C’est l’anniversaire de Julie aujourd’hui. Je dois y amener Mathilde. Elle y passera la nuit. Je ne connais pas sa mère. Mathilde est grande à présent.
Je sais que les parents de Julie sont encore ensemble, plus ou moins. Mère de Julie vit non loin, Père de Julie en Suisse. Ils font chambre à part. Julie voit des fantômes.
Mathilde me parle. Je l’écoute. J’entends les petits bruits perturbants de Couïnie. J’écoute attentivement et réponds peu. Je suis en stress. Je vais devoir faire la conversation avec Mère de Julie.
Nous arrivons. La rue du village est assez large. Je roule encore un peu. Je prends mes repères. Je fais demi-tour et me gare à quelques mètres du numéro 5. Toujours prête à partir.
Mère de Julie est sur le pas de la porte. Avenante, trop, elle me parle, trop. Je refuse le café.
J’embrasse Mathilde et je m’enfuis.
Je roule. Je pleure. Je mets la musique à fond. Je pleure, bruyamment.
Voilà ce qu’il reste de toi. Même pas foutue d’aligner deux mots.
Je tourne à droite. Tu te perds. Tu veux prolonger ton apitoiement.
Je pars en quête de provisions. J’espère qu’Aldi vend de nouveau les sachets préférés du chat.
À gauche de l’entrée s’est installé un ex-punk sans chien. Il boit.
Je garde mes lunettes de soleil. Je n’ai plus envie de faire d’effort.
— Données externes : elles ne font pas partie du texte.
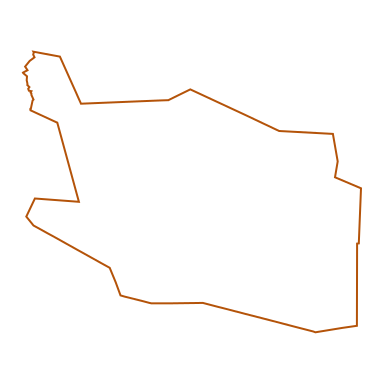 San Francisco Tlapancingo, Oaxaca, Mexico
{"feature_id": "50627088B51167334219016", "entity_name": "San Francisco Tlapancingo", "entity_type": "district", "adm_level": 2, "iso_a3": "MEX", "parent_name": "Mexico", "parent_adm1": "Oaxaca", "projection": "albers", "projection_center": [-98.293, 17.481], "detail": "fine", "context": "isolated", "style": "outline", "palette": "amber", "viewbox_px": 384, "rotation_deg": 0, "n_neighbors": 0, "source": "geoboundaries", "source_scale": "gbopen_adm2", "svg_char_len": 1080}
<svg xmlns="http://www.w3.org/2000/svg" viewBox="0 0 384 384"><path d="M28.2,88.8L28.9,90.7L31.4,91.2L30.6,92.6L31.4,93.5L31.4,94.9L33.5,99.6L32.6,100.5L30.8,108.9L30.4,108.9L30.3,109.6L30.5,110.3L57.3,122.7L78.9,201.8L34.9,198.5L26.3,216.6L33.5,225.5L47.6,233.3L52.6,236.0L76.4,249.3L91.7,257.8L100.8,262.9L107.7,266.7L109.7,267.8L115.7,282.3L120.5,295.4L124.6,296.6L143.4,301.3L149.0,302.8L151.2,303.3L173.0,303.3L197.3,303.0L202.8,302.9L218.1,306.9L221.4,307.7L245.6,314.0L269.8,320.2L293.9,326.5L313.3,331.5L315.4,332.3L319.0,331.7L338.6,328.5L342.3,327.9L356.9,325.8L357.1,243.6L358.8,243.4L361.0,188.3L335.0,177.3L337.7,161.4L332.9,133.9L279.1,131.0L244.5,114.6L236.1,110.7L190.3,89.4L176.8,96.0L168.7,100.0L168.4,100.2L167.6,100.2L161.6,100.4L156.4,100.6L83.5,103.6L81.0,103.7L80.2,101.9L78.7,98.6L77.5,95.9L76.1,92.7L75.2,90.7L72.5,84.7L59.9,56.6L33.4,51.7L33.8,52.5L33.2,54.6L34.5,57.3L29.7,60.9L25.1,66.6L27.5,70.2L23.0,72.6L23.3,73.2L25.6,75.1L27.0,76.3L26.7,80.3L27.3,83.0L27.5,84.6L27.3,85.0L29.4,87.1L28.2,88.8Z" fill="none" stroke="#b45309" stroke-width="2"/></svg>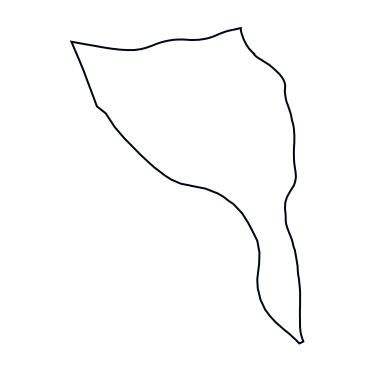 the district of Dordrecht, Zuid-Holland, Netherlands, rotated 85°
{"feature_id": "6326949B98267604037576", "entity_name": "Dordrecht", "entity_type": "district", "adm_level": 2, "iso_a3": "NLD", "parent_name": "Netherlands", "parent_adm1": "Zuid-Holland", "projection": "albers", "projection_center": [4.731, 51.769], "detail": "fine", "context": "isolated", "style": "outline", "palette": "ink", "viewbox_px": 384, "rotation_deg": 85, "n_neighbors": 0, "source": "geoboundaries", "source_scale": "gbopen_adm2", "svg_char_len": 5388}
<svg xmlns="http://www.w3.org/2000/svg" viewBox="0 0 384 384"><g transform="rotate(85 192 192)"><path d="M31.8,299.0L46.6,294.2L51.5,292.6L59.2,290.2L61.1,289.5L61.8,289.4L77.3,285.1L88.8,281.9L98.3,279.3L99.7,277.9L106.1,271.1L112.6,267.6L120.3,263.5L130.0,256.6L133.0,254.4L145.7,243.9L149.4,240.9L153.7,237.1L158.3,232.9L164.2,227.4L168.3,222.9L172.9,217.9L177.9,211.5L182.8,202.3L185.1,194.3L186.1,191.1L189.8,178.3L193.5,170.9L195.5,166.8L199.3,161.3L201.4,159.0L203.8,156.5L207.8,151.6L217.6,143.9L227.7,138.7L228.5,138.4L234.8,135.7L246.3,131.2L258.0,130.1L262.8,130.6L267.8,131.2L269.6,131.4L277.5,133.1L284.7,134.6L287.4,134.7L293.5,134.9L305.5,133.1L307.8,132.2L315.7,129.3L320.0,126.6L322.0,125.4L324.0,123.9L328.8,120.2L329.5,119.6L332.3,116.9L336.2,113.2L341.9,107.3L345.4,104.1L349.1,100.8L352.2,98.3L351.8,97.0L350.6,94.1L349.4,94.4L348.9,94.6L348.4,94.7L347.9,94.9L347.6,94.9L346.8,95.1L346.1,95.3L345.2,95.4L344.5,95.6L343.9,95.7L343.2,95.8L342.7,95.9L342.1,95.9L341.8,96.0L341.3,96.0L340.8,96.1L340.4,96.1L339.8,96.1L339.1,96.1L338.5,96.1L337.9,96.1L337.3,96.1L336.0,96.1L335.5,96.1L334.9,96.1L334.3,96.0L333.6,96.0L333.2,95.9L332.6,95.9L332.2,95.8L331.5,95.8L330.0,95.7L328.2,95.5L326.9,95.4L325.9,95.4L325.0,95.3L324.0,95.2L323.5,95.2L322.8,95.1L322.6,95.1L322.3,95.1L321.8,95.0L321.1,95.0L320.3,94.9L318.8,94.7L318.3,94.7L317.9,94.6L317.7,94.6L317.1,94.5L316.3,94.4L315.6,94.4L315.1,94.3L313.9,94.2L313.4,94.1L312.8,94.1L312.3,94.0L311.7,94.0L310.9,93.9L310.2,93.8L309.5,93.8L308.8,93.7L308.2,93.6L307.6,93.6L307.4,93.6L306.6,93.5L305.1,93.4L303.8,93.3L302.6,93.1L302.4,93.1L302.1,93.1L301.2,93.1L299.4,93.0L297.0,92.9L292.2,93.0L287.1,93.1L282.8,93.5L280.8,93.5L279.1,93.4L277.8,93.4L277.3,93.4L276.0,93.3L275.6,93.3L274.5,93.3L274.0,93.4L269.5,93.7L265.3,94.0L263.5,94.2L259.9,94.5L259.3,94.5L256.0,95.4L253.9,95.8L252.6,96.0L249.9,96.3L248.8,96.6L248.3,96.7L247.3,96.9L245.1,97.5L242.1,98.5L238.8,99.4L236.1,100.2L236.0,100.3L235.3,100.4L233.7,100.7L231.9,101.0L230.2,101.1L229.0,101.1L228.5,101.1L227.2,101.0L226.7,101.0L225.4,100.8L225.1,100.8L224.9,100.8L224.6,100.8L223.6,100.8L222.1,100.7L221.6,100.7L221.2,100.7L220.7,100.7L220.2,100.8L219.9,100.8L219.6,100.8L218.5,100.8L217.8,100.8L217.2,100.8L216.6,100.8L216.2,100.8L215.9,100.7L215.6,100.7L215.2,100.7L214.9,100.6L214.5,100.5L214.1,100.5L213.7,100.4L213.3,100.3L212.8,100.3L212.4,100.2L211.9,100.1L211.6,100.1L211.1,100.0L210.8,100.0L210.2,99.8L209.4,99.6L209.1,99.4L207.9,98.9L207.3,98.7L207.0,98.6L205.8,98.0L205.5,97.9L203.8,96.8L202.0,95.6L200.3,94.4L198.5,93.1L196.7,91.7L196.4,91.5L195.9,91.1L195.6,90.9L195.4,90.7L195.2,90.5L194.9,90.4L194.7,90.2L194.2,89.9L193.8,89.7L193.6,89.6L193.2,89.4L192.9,89.3L192.7,89.2L192.3,89.0L191.8,88.8L191.4,88.6L190.9,88.5L190.5,88.3L190.1,88.2L189.7,88.0L189.3,87.9L188.8,87.8L188.4,87.7L187.8,87.5L187.7,87.5L187.1,87.4L186.7,87.3L185.9,87.2L185.6,87.2L185.0,87.1L184.1,87.1L183.8,87.1L183.1,87.1L182.3,87.1L181.6,87.1L181.0,87.1L180.8,87.1L180.6,87.1L180.4,87.1L180.2,87.1L179.8,87.2L179.2,87.2L178.5,87.3L177.8,87.3L177.2,87.3L176.6,87.4L175.7,87.4L175.1,87.5L174.4,87.5L173.7,87.5L172.7,87.6L172.1,87.6L169.5,87.6L164.4,87.3L161.5,87.1L160.1,86.9L158.0,86.7L156.6,86.5L154.6,86.2L152.7,85.9L151.0,85.7L149.2,85.5L147.4,85.4L145.9,85.2L145.6,85.1L145.3,85.1L144.8,85.1L139.5,85.0L137.6,85.0L136.1,85.1L135.6,85.1L134.7,85.2L133.6,85.3L133.0,85.4L131.9,85.6L130.9,85.8L128.4,86.2L127.6,86.3L126.7,86.4L125.4,86.5L124.1,86.6L122.9,86.8L120.3,87.4L119.3,87.6L116.9,88.2L114.1,88.9L113.9,88.9L113.3,89.1L112.7,89.3L112.1,89.5L111.8,89.6L111.4,89.7L110.6,89.9L109.9,90.0L109.3,90.2L109.1,90.2L108.8,90.2L108.1,90.3L107.1,90.4L106.6,90.5L106.2,90.5L105.8,90.5L105.2,90.5L104.1,90.6L103.1,90.7L102.7,90.7L102.3,90.7L102.0,90.7L101.8,90.7L101.2,90.8L100.8,90.8L100.5,90.8L100.3,90.8L100.1,90.8L99.8,90.7L99.6,90.7L99.4,90.7L99.1,90.6L98.7,90.6L98.3,90.5L98.0,90.5L97.6,90.4L97.2,90.3L96.9,90.3L96.6,90.2L96.2,90.2L95.9,90.1L95.6,90.1L95.3,90.1L95.0,90.0L94.7,90.0L94.3,90.0L94.2,89.9L92.7,89.9L91.1,90.2L89.0,90.8L87.3,91.5L86.1,92.1L82.3,94.5L78.4,97.9L75.3,100.7L71.8,104.3L70.8,105.7L69.5,107.4L69.0,108.0L68.6,108.5L68.2,109.1L66.2,111.6L65.3,112.9L64.6,113.8L64.2,114.3L64.0,114.6L63.1,115.7L62.7,116.1L62.0,116.8L61.6,117.1L61.2,117.5L60.9,117.7L59.7,118.5L59.5,118.2L57.9,119.8L55.7,121.5L53.8,122.9L51.9,123.9L49.6,125.2L46.3,126.5L43.8,127.4L41.1,128.1L38.8,128.7L35.5,129.2L33.0,129.1L33.4,132.8L33.5,132.8L33.8,135.2L34.2,138.9L34.5,141.2L34.8,142.9L35.3,145.1L35.4,145.6L36.2,148.5L36.9,151.0L38.2,154.8L38.9,156.9L39.3,158.6L39.9,161.1L40.0,161.6L40.6,165.6L40.6,166.5L40.7,167.6L40.8,168.4L40.8,169.5L40.9,171.1L40.9,172.9L40.8,173.6L40.8,174.6L40.8,175.4L40.7,176.3L40.7,177.1L40.7,177.8L40.6,178.3L40.4,180.4L40.1,182.6L39.9,183.6L39.9,183.8L39.6,185.6L39.2,188.7L39.2,189.2L39.1,189.4L39.1,189.5L39.1,190.3L39.1,190.6L38.9,192.2L38.9,192.9L38.8,196.7L38.8,197.2L39.1,202.0L39.2,202.8L39.4,204.7L39.5,205.0L39.6,206.1L39.7,206.8L40.0,208.5L40.4,210.6L41.4,214.5L42.7,218.9L43.7,222.6L43.8,223.1L44.1,224.2L44.4,225.5L45.2,230.3L45.4,234.1L45.5,234.7L45.5,236.2L45.5,237.4L45.4,239.1L45.3,240.5L45.1,242.3L44.9,244.9L44.8,245.2L44.2,249.6L43.4,253.9L42.2,259.7L41.2,263.8L40.7,265.9L40.1,268.2L39.9,269.0L39.3,271.3L38.6,273.7L36.7,280.8L36.2,282.7L35.9,284.0L34.6,288.8L33.2,293.9L31.8,299.0Z" fill="none" stroke="#020617" stroke-width="2"/></g></svg>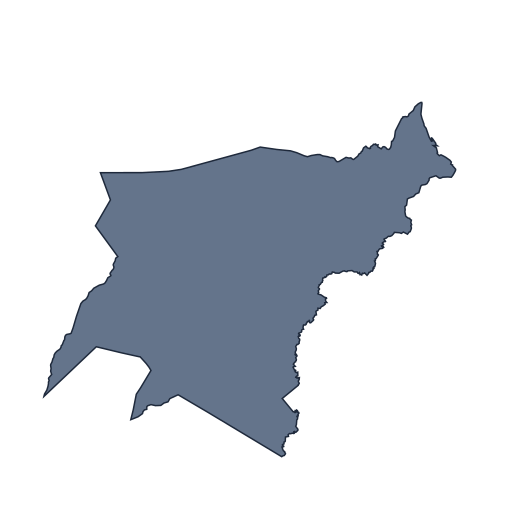 outline of Moung Ruessei, Batdâmbâng, Cambodia, rotated 14°
{"feature_id": "14789045B86476324450115", "entity_name": "Moung Ruessei", "entity_type": "district", "adm_level": 2, "iso_a3": "KHM", "parent_name": "Cambodia", "parent_adm1": "Batdâmbâng", "projection": "albers", "projection_center": [103.606, 12.852], "detail": "fine", "context": "isolated", "style": "filled", "palette": "slate", "viewbox_px": 512, "rotation_deg": 14, "n_neighbors": 0, "source": "geoboundaries", "source_scale": "gbopen_adm2", "svg_char_len": 6108}
<svg xmlns="http://www.w3.org/2000/svg" viewBox="0 0 512 512"><g transform="rotate(14 256 256)"><path d="M405.8,138.0L411.2,134.6L415.0,136.1L416.3,135.8L418.1,134.4L423.0,132.9L426.5,132.3L427.6,129.8L428.5,126.6L428.9,124.8L428.7,123.5L424.5,120.6L424.6,120.1L422.7,119.7L422.8,117.6L421.0,116.2L416.1,114.3L413.4,113.6L411.0,113.1L409.6,114.3L407.4,113.1L406.8,112.4L407.2,112.0L407.0,111.5L404.8,107.4L401.4,106.0L405.3,105.2L403.2,104.3L403.2,103.2L398.8,99.4L397.4,98.6L399.3,101.7L398.4,102.2L395.1,98.6L390.1,90.9L388.0,89.3L387.4,88.5L387.0,87.3L383.6,82.1L381.7,78.5L380.2,68.0L379.7,66.9L378.8,67.1L376.6,69.1L374.1,72.8L373.4,76.8L370.1,81.2L370.0,83.1L369.6,83.8L368.7,84.5L367.4,84.5L365.3,85.3L364.7,85.7L364.9,86.4L364.0,87.6L361.0,100.9L361.7,107.4L360.7,111.5L359.8,112.0L360.4,115.5L360.4,117.9L359.6,120.1L358.6,120.6L357.3,120.5L355.4,119.2L353.7,118.9L352.6,119.5L351.6,121.7L351.1,121.6L347.6,120.5L347.5,118.6L346.1,119.3L345.5,119.2L345.4,118.6L344.8,118.4L344.1,119.0L342.9,119.2L342.4,120.5L341.0,121.9L340.6,123.1L341.0,123.7L340.5,124.3L337.8,124.1L336.7,123.1L336.0,122.9L334.2,125.1L333.7,128.6L333.0,129.1L332.7,130.8L331.3,132.0L330.6,134.5L327.4,138.7L326.5,138.8L324.3,137.8L322.4,138.5L319.5,138.5L313.7,144.2L312.3,144.8L311.7,144.9L310.2,144.0L308.6,142.4L307.1,142.1L305.6,142.1L304.7,142.5L301.4,142.3L296.4,142.7L293.5,142.1L290.8,142.8L285.4,145.1L281.9,147.2L278.5,147.1L270.6,145.9L264.0,145.6L250.4,147.6L233.7,149.3L225.7,154.6L162.6,190.0L150.6,195.0L125.5,202.6L84.9,212.8L101.2,236.8L92.9,265.6L122.1,290.0L120.4,292.1L120.5,294.8L119.6,298.3L119.6,299.2L120.8,301.1L120.9,302.1L120.6,303.7L119.9,304.6L118.6,308.0L118.8,308.8L119.9,309.8L119.8,310.5L117.5,312.9L116.9,316.0L116.0,318.7L114.9,320.0L111.0,322.2L106.4,326.5L104.9,329.6L102.9,331.8L102.7,335.2L102.0,337.9L101.1,339.5L99.0,341.6L97.6,344.5L96.4,357.9L95.9,370.1L95.3,375.7L94.5,376.4L91.3,377.9L90.4,379.0L90.1,380.7L90.5,383.5L90.0,384.7L89.5,388.9L88.7,390.3L88.9,391.7L88.6,392.8L88.2,393.9L85.9,396.5L84.7,398.6L84.1,400.7L84.3,403.4L83.8,404.7L83.7,408.3L83.1,410.6L83.1,411.6L84.4,414.8L84.6,417.4L86.4,420.4L84.4,424.4L84.4,425.3L85.4,426.8L85.1,428.5L85.5,429.9L85.7,432.7L85.5,436.7L84.2,441.0L84.2,443.6L123.0,382.7L148.8,382.5L167.2,382.0L167.9,381.8L175.5,386.9L179.0,389.7L181.8,392.5L175.9,411.8L173.3,419.1L174.1,435.0L174.1,445.1L180.5,440.5L184.0,436.4L184.0,434.3L185.0,432.3L187.1,431.2L186.5,428.7L187.0,427.6L190.1,425.6L194.7,425.5L199.8,424.0L202.3,420.9L205.9,418.8L206.9,415.2L214.0,409.5L247.8,419.5L329.5,444.5L330.3,443.5L331.7,442.7L332.4,440.9L332.3,440.3L331.2,439.5L331.1,438.8L329.9,438.5L328.3,436.7L328.2,436.0L327.4,435.1L329.0,434.2L328.9,433.8L327.5,433.3L327.3,432.6L328.6,431.6L328.2,429.7L329.0,429.2L329.2,428.6L328.4,424.5L331.2,423.2L330.4,421.6L331.5,420.1L332.6,420.1L334.0,419.2L335.6,419.1L336.1,418.6L336.0,418.1L335.2,417.8L335.2,417.3L335.8,416.9L336.7,417.5L337.4,417.3L338.8,415.1L338.6,414.0L335.7,411.6L336.0,409.9L335.2,405.2L335.7,404.1L335.5,402.9L334.5,401.6L334.9,401.2L335.5,401.4L335.5,400.2L335.0,399.6L335.7,398.0L335.0,397.2L334.0,397.5L333.2,396.9L333.6,396.6L333.6,396.0L332.5,395.6L332.2,396.3L331.5,396.5L332.5,397.8L332.1,398.3L331.7,398.5L330.6,397.9L329.8,398.2L315.9,387.9L328.3,371.2L328.1,370.7L328.8,369.4L328.2,368.3L327.5,367.8L327.3,366.4L327.8,365.7L327.5,363.5L326.7,363.9L327.0,364.4L325.2,364.4L325.3,364.0L324.9,363.8L324.0,364.0L324.1,363.4L324.7,363.2L324.6,362.6L325.6,362.1L324.6,358.6L323.4,359.4L322.3,359.0L322.2,358.4L321.7,358.2L322.3,357.7L322.1,357.3L320.7,357.0L318.9,355.0L319.0,354.4L320.8,353.6L318.4,351.9L319.3,349.6L320.0,349.1L320.0,348.0L320.3,347.7L320.2,346.6L319.1,345.0L320.0,343.0L319.0,341.8L318.3,342.6L317.8,342.3L317.8,340.7L317.3,339.8L317.8,337.4L317.5,335.9L316.4,334.3L317.1,331.9L317.9,331.8L319.0,330.3L318.6,328.7L318.8,327.5L318.5,326.1L317.4,325.6L316.4,323.8L316.7,323.2L317.8,323.2L318.1,322.4L317.9,321.9L316.1,321.2L316.1,320.6L318.4,318.9L318.6,318.4L318.2,316.9L318.6,316.2L319.9,315.5L319.0,314.3L318.7,311.7L319.1,311.2L319.7,311.3L320.7,310.9L321.2,310.1L321.0,309.3L321.6,308.4L321.7,307.2L322.9,306.6L323.2,305.7L323.6,306.0L323.6,307.1L324.2,307.7L325.2,307.6L327.0,304.9L327.4,304.0L326.6,303.2L326.4,302.5L327.3,300.6L327.3,299.4L328.9,298.5L327.6,295.5L327.8,294.7L329.2,293.5L328.7,291.7L331.0,291.4L331.6,289.5L333.2,288.1L334.8,286.0L334.0,284.7L336.0,284.0L334.6,283.0L334.1,282.0L333.8,280.7L334.7,280.1L334.4,279.5L332.3,279.4L328.5,278.0L325.5,277.9L325.2,277.6L325.7,276.1L324.8,274.8L325.6,272.8L325.4,272.3L324.1,271.7L324.1,270.8L324.6,269.0L324.3,268.6L325.3,267.9L325.9,265.9L326.7,265.4L326.5,264.2L326.8,263.7L326.3,262.8L326.1,261.3L327.2,260.8L327.9,259.6L328.5,259.9L329.5,258.7L329.4,257.3L330.9,256.7L331.3,255.8L333.0,255.4L333.8,254.8L333.9,253.1L336.1,252.9L337.0,253.4L340.8,252.6L343.9,249.7L345.5,249.0L346.1,249.3L348.0,249.2L348.7,248.2L352.7,246.9L355.1,247.7L357.9,247.0L359.1,248.1L359.8,248.1L360.4,247.1L361.4,248.9L361.8,248.6L363.2,248.9L363.4,247.0L364.7,247.0L365.5,246.1L368.4,247.9L369.5,245.6L369.4,244.7L370.6,244.1L371.0,243.0L372.6,242.5L372.6,241.4L373.0,241.1L372.5,239.5L373.4,239.4L372.9,238.1L373.8,237.6L373.8,235.2L373.7,234.1L372.2,232.2L372.9,231.8L372.9,231.0L372.4,230.0L373.2,229.4L374.4,225.7L374.4,225.3L373.2,224.7L373.2,223.7L372.3,222.3L373.4,221.7L373.6,220.4L374.2,219.2L377.1,217.9L376.8,216.8L377.7,216.6L377.4,216.2L375.6,216.2L375.3,215.8L376.9,214.4L377.0,213.8L375.4,212.9L375.6,212.5L376.8,211.1L377.9,210.8L378.1,210.4L376.3,209.1L376.2,208.4L378.1,207.1L379.6,204.9L381.2,204.6L382.8,203.4L384.3,200.7L384.5,199.6L389.7,198.7L391.6,198.9L393.2,197.1L397.7,198.2L398.8,195.7L399.7,195.1L400.1,191.8L399.7,190.3L399.0,189.6L398.9,188.9L399.5,188.1L398.1,186.0L398.1,183.6L396.7,183.1L396.1,182.3L394.5,182.4L392.3,181.5L391.5,180.9L389.7,176.9L389.6,175.2L388.5,172.1L389.8,170.2L389.1,164.1L390.3,162.9L394.5,160.1L396.0,157.2L398.7,155.2L399.0,148.3L399.9,147.0L403.0,145.7L404.4,144.4L405.6,140.6L405.3,139.1L405.8,138.0Z" fill="#64748b" stroke="#1e293b" stroke-width="1.5"/></g></svg>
Il n’y a pas de musique dans ce supermarché. Peu de parfums. Je connais cet endroit. Rien ne devrait m’y perturber. Il est petit, je pourrai y errer en mode mouche.
Entre les carottes, devant, et les pommes, derrière, tu suffoques. Ton cœur s’emballe. Tu as du mal à respirer. Bas le masque. Je relativise. Ce n’est pas la première fois. Je n’ai pas de vertige cette fois. Je ne m’évanouirai pas une seconde fois. Je m’appuie sur le bien-connu caddy. C’est bon, je vais mieux.
Je crois que je n’ai rien oublié. J’ai les sachets.
Madame la Caissière / Employée à tout faire n’a pas le temps de faire la conversation. J’aime ce magasin. Je range, méthodiquement, dans chaque sac, en fonction de l’organisation éphémère de mon intérieur. Je paie. Je sors. Je charge dans le coffre. Je ramène le caddy salvateur auprès des siens. Je donne l’euro de consigne à l’ex-punk sans chien, en bafouillant « Buvez pour moi ».
Je redémarre Couïnie. Musique à fond.
Tu t’effondres rapidement, juste un peu, tu n’en as pas le temps. Alfred est à la maison. Rentre.
J’ai pas vraiment compris le dénouement. Les images s’enchaînent et tout est original dans ce texte, moi aussi je vais épier et apprendre. La ponctuation est sacrément efficace, ainsi que l’absence de déterminants. Le flou est entretenu et donne de la richesse au texte. Bravo Carine!
Merci merci
Ce texte n’est pas dans son contexte. J’ai juste figé un souvenir sur le clavier avant qu’il ne disparaisse.
J’ai ici nommé ma fille Mathilde et mon fils Alfred.
Nos enfants nous regardent…
Je ne peux geindre qu’en secret, sur des temps limités.
Les enfants sont des éponges…
Ils sentent bien quand je craque. Des fois je me laisse aller devant l’un deux ou les deux ; parce qu’impossible à contenir, nécessaire de l’expliquer, impérieux de se comprendre.
Mais ce jour-là, c’en était trop. Mon effondrement de la veille suffisait.